Au nombre des personnalités qui ont pris part à ladite cérémonie :
la Présidente de la Cour Suprême, le Procureur Général près la Cour Suprême, le Bâtonnier de l’Ordre des Avocats, les Présidents des Chambres Nationales des Notaires et des Huissiers de Justice, des chefs des services centraux du département de la Justice, des Officiers de Police Judiciaire, des experts judiciaires agrées près la Cour d’Appel…

Le premier acte de ce tribunal présidé par Abdoulaye Issoufi Touré fut tout d’abord la séance de prestation de serment par les assesseurs. C’est après l’allocution du Président de la Cour marquant l’ouverture de cette session qu’il y a eu l’annonce du rôle qui devait débuter par un cas d’assassinat.

Les affaires jugées : 5 cas de vol qualifié avec armes à feu ; 14 cas de viol ; 14 cas de meurtre ; 5 cas d’assassinat ; 10 cas d’infanticide, 5 cas d’association de malfaiteurs, 1 cas d’escroquerie, faux et usage de faux ; 3 cas de trafic international, détention et vente de stupéfiant ; 2 cas de pédophilie ; 2 cas d’enlèvement d’enfants mineurs ; 1 cas d’arrestation illégale, séquestration et torture ; 1 cas d’empoisonnement ; 1 cas de coup et blessures, avec amputation.

Dans son allocution, le Procureur Général indiquera que la tenue régulière des sessions d’assises procède de la volonté des plus hautes autorités de rendre effective une justice malienne respectueuse des droits de l’homme et qui tient compte du principe du contradictoire, de la présomption d’innocence, du jugement des affaires dans un délai raisonnable, et de la légalité des peines telles que définie dans notre Constitution et les normes internationales auxquels le pays a librement souscrit.

Toujours aux dires du Procureur, il s’agit également de faire en sorte que la Justice malienne soit plus proche et comprise par les citoyens. C’est aussi pour obéir au sens du renouveau de l’action publique et de l’engagement pris par la famille judiciaire, dans la Charte des valeurs. Le Procureur Général expliquera que la Cour d’Assises est une juridiction populaire composée de magistrats professionnels et de citoyens appelés Assesseurs et chargés de juger des faits qualifiés de crimes par la loi.

Par ailleurs, le Procureur a souligné que le rôle de cette session comporte beaucoup de cas d’agression de l’intégrité physique. C’est, selon lui, la preuve de l’intolérance au sein de la société et surtout, de l’empressement des gens à s’enrichir coûte que coûte. Pour cela, il a exhorté les Procureurs de la République et les Officiers de Police Judiciaire à plus de vigilance et de diligence dans le traitement des procédures juridicaires en vue d’éviter toute tentation à la vengeance.

Selon lui, l’effort fourni par les juges dans le règlement des dossiers ne peut prospérer si les témoins et acteurs, très souvent essentiels dans la distribution de la justice, ne répondent pas aux convocations et autres citations. Toutefois, le Procureur Général a vivement salué le bilan des arrêts de condamnation prononcés en 2008 par la Cour d’Assises dans les cas d’atteinte aux biens publics.

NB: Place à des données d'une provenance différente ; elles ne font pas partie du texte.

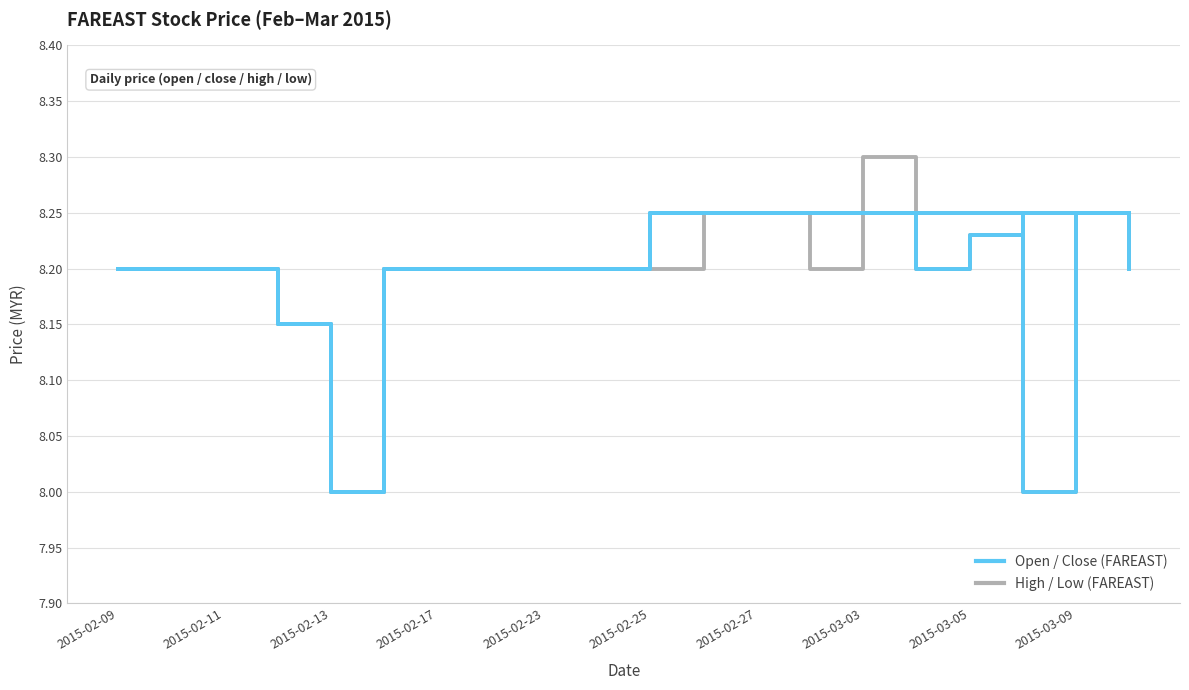

Does the chart display data point markers on the line(s)?

No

S’agissant de la lutte contre le trafic de drogues et autres psychotropes, le Procureur informera que les efforts fournis doivent être maintenus pour éradiquer le fléau. Pour l’exceptionnelle performance malienne en matière de saisie de drogue, il a félicité tous les acteurs, pour les résultats enregistrés : la Gendarmerie, la Police, la Douane…

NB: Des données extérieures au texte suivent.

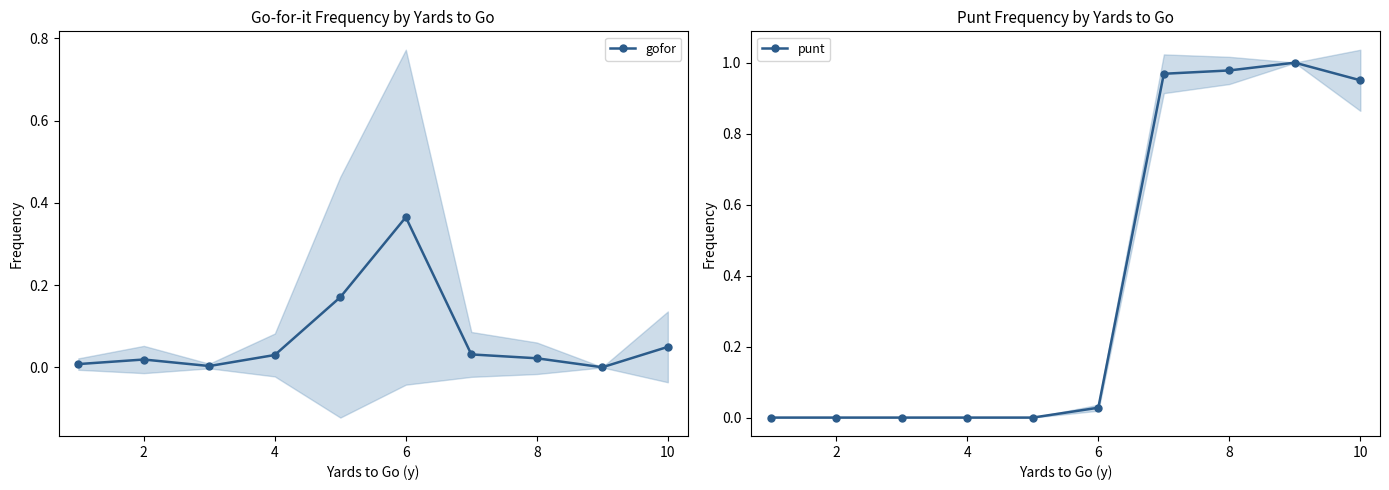

The value of gofor at 4 is 0.0. True or false?

False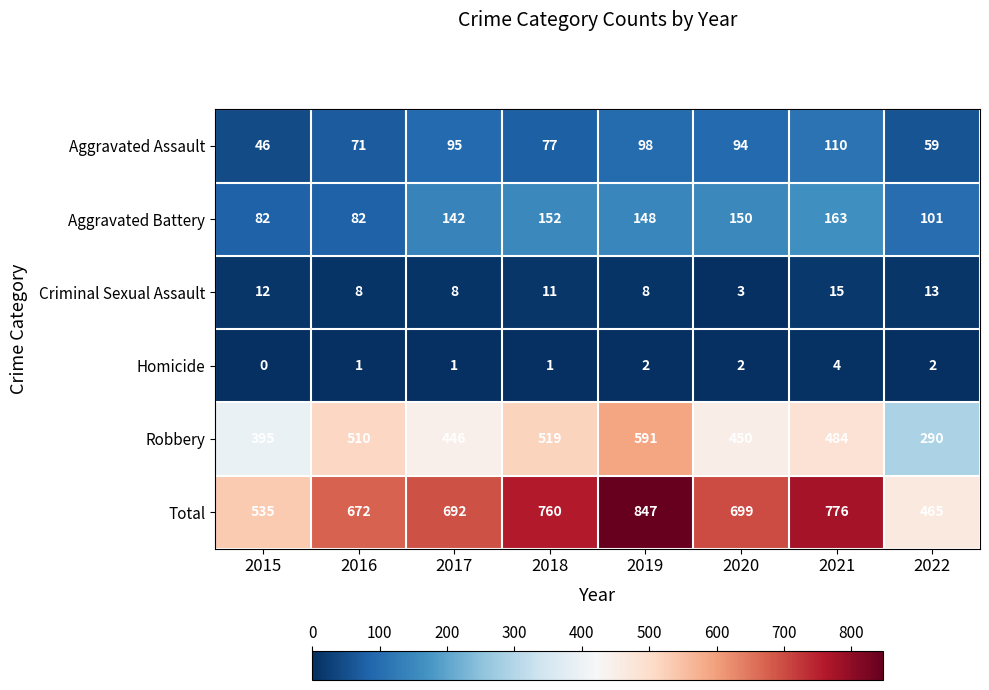

What is the spread (max minus min) of values at 2017?

691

“Dans les prochains jours, un bureau d’accueil et d’orientation ouvrira ses portes dans chaque juridiction, pour faciliter l’accès au service public de la Justice à nos compatriotes“, informera-t-il. A côté de cette action, il y aura la mise en place effective de bureaux d’assistance judiciaire au niveau de chaque juridiction en faveur des démunis. Toutes choses qui vont être élaborées sur instruction du ministre de la Justice, Garde des Sceaux.

Quant représentant du Barreau malien, Me Alhassane Sangaré, il a salué toutes les actions posées, avant de plaider pour l’amélioration des conditions de ceux qui ont en charge la défense des accusés.